Typhoid occurs across the world, with the highest incidence in Asia and Africa. Surveillance projects are important for determining the geographical burden of the disease and documenting outbreaks. Typhoid is caused by the bacterium Salmonella Typhi, a clonal subspecies composed of a heterogeneous pool of strains. While all S. Typhi are derived from a common ancestor (monophyletic), they have evolved over time as they spread across the globe. This resulted in genetic distinctions between strains from different parts of the world. Such evolutionary changes include mutations of single subunits of DNA (single nucleotide polymorphisms, SNPs), and acquisition or loss of sets of genes (mobile elements). Collecting samples of S. Typhi allows us to compare the strains and determine how they differ from region to region and change over time. We can also construct a family tree (phylogeny) to illustrate how the strains are related to each other and infer transmission events between regions. The advent of whole genome DNA sequencing allows us to interrogate the genetic differences at the highest resolution. Whereas earlier methods looked at variability in a set of just seven genes (multi-locus sequence typing, MLST), we are now able to look at variability across the entire genome and identify DNA fingerprints associated with specific strains. S. Typhi strains with the same DNA fingerprint are said to belong to the same genotype (genetically similar strains).
A Global Collection of S. Typhi
We recently analysed a global collection of 1,832 S. Typhi samples collected from 63 countries over the last century. This data set was collected by a team of collaborators (the International Typhoid Consortium) and sequenced at the Wellcome Trust Sanger Institute. This is the largest collection to date which enabled an unprecedented level of understanding of the S. Typhi phylogeny. We were able to construct a more accurate phylogenetic family tree, create a genotyping scheme to organize the different strains into a tiered framework of relatedness, and document the spread of a dominant multidrug resistant (MDR) strain. You can explore the data from our global collection of S. Typhi or read the original paper, Wong VK et. al., Phylogeographical analysis of the dominant multidrug-resistant H58 clade of Salmonella Typhi identifies inter- and intracontinental transmission events, Nature Genetics, 2015.

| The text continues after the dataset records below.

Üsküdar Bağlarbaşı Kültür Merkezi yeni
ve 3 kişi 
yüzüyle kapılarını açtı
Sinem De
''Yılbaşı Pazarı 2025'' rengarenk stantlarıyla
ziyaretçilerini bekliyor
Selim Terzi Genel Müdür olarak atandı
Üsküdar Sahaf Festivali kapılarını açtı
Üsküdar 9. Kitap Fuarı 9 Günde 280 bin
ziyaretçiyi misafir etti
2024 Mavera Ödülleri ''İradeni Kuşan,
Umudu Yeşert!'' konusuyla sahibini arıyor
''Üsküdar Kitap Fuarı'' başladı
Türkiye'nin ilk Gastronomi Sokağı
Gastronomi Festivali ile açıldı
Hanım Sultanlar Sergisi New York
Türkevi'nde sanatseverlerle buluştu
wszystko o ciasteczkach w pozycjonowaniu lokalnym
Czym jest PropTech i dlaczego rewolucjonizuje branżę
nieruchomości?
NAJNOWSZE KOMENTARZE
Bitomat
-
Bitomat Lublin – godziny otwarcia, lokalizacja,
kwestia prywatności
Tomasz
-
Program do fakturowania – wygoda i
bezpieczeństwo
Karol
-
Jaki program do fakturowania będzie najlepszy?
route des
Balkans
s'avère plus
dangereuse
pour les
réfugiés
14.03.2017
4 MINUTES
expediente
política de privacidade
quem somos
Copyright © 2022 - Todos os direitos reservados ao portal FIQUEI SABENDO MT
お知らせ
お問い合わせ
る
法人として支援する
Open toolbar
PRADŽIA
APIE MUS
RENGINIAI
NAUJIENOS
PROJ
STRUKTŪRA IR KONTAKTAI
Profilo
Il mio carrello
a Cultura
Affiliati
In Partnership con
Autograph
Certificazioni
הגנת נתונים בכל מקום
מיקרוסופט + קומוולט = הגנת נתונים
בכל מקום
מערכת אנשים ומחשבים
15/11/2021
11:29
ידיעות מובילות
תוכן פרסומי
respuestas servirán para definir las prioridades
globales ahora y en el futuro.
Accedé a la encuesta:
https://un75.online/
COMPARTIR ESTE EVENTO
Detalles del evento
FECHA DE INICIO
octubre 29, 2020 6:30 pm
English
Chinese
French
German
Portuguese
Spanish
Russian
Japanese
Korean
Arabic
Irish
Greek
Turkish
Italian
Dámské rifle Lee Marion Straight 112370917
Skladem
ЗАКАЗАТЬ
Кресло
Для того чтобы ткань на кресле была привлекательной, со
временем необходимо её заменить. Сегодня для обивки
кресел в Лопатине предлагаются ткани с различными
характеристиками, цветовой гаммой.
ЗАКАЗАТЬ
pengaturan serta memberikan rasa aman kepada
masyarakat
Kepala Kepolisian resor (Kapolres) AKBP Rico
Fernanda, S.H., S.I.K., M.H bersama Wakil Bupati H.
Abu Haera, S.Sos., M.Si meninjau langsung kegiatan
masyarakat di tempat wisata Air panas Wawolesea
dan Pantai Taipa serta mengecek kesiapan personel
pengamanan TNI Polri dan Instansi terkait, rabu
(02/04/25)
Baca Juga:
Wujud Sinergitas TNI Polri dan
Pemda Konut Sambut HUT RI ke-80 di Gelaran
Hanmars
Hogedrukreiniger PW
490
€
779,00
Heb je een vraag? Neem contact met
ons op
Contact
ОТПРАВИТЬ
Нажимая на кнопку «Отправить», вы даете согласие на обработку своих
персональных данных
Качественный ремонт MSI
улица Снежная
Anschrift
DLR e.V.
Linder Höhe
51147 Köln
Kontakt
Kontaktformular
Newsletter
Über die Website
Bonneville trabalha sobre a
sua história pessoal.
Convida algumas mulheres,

Phylogeny and haplotyping (Family tree and classification methodology)
The phylogeny was built to show the relationship between isolates from the collection. The lengths of the branches indicate the number of SNP differences between samples. The phylogeny was bioinformatically divided into groups based on genetic similarity. On the highest level, there are four clusters. The clusters were further divided into sixteen clades and 49 subclades. Regions and countries contain isolates from mixtures of different subclades. Whereas clusters and clades are present in many different regions, many subclades are predominantly linked to single countries or regions. The fact that subclades show region-specificity allows us to roughly correlate genotype to geography. If an isolate is found in an unexpected region based on its genotype, we can assume a transmission event has occurred, perhaps following patient travel. The genotype can be determined to the subclade level based on 68 unique SNPs. Tools developed by researchers at the University of Melbourne and Wellcome Trust Sanger Institute are available to compute the genotype of user input whole genome sequencing data and explore individual isolates in the global collection. Links to these resources can be found here.
H58, a multidrug resistant strain, is spreading globally
The H58 genotype is not limited to a single region: it has been found across Asia, Africa, and Oceania. H58 is of special concern because it is MDR, meaning it is resistant to the first-line treatments of chloramphenicol, ampicillin, and trimethoprim-sulfamethoxazole. You can read more about antibiotic resistance. H58 was first observed in the early 1990s. Based on the phylogeny, there is evidence that South Asia was an early hub. The level of diversity between isolates supports models of historical transmission events from South Asia to Southeast Asia, Pakistan, Fiji, Nepal, and Africa. H58 appears to have been introduced to Africa from South Asia on multiple occasions. Within Africa, H58 is predominantly found in eastern and southern Africa, but not northern, western or central Africa. Looking at the timeline of H58, after it transmits to a new region it becomes the predominant genotype, replacing the previously resident genotype. This suggests that H58 may have an evolutionary advantage over other genotypes. You can explore the geographical distribution of H58 in our global collection of S. Typhi.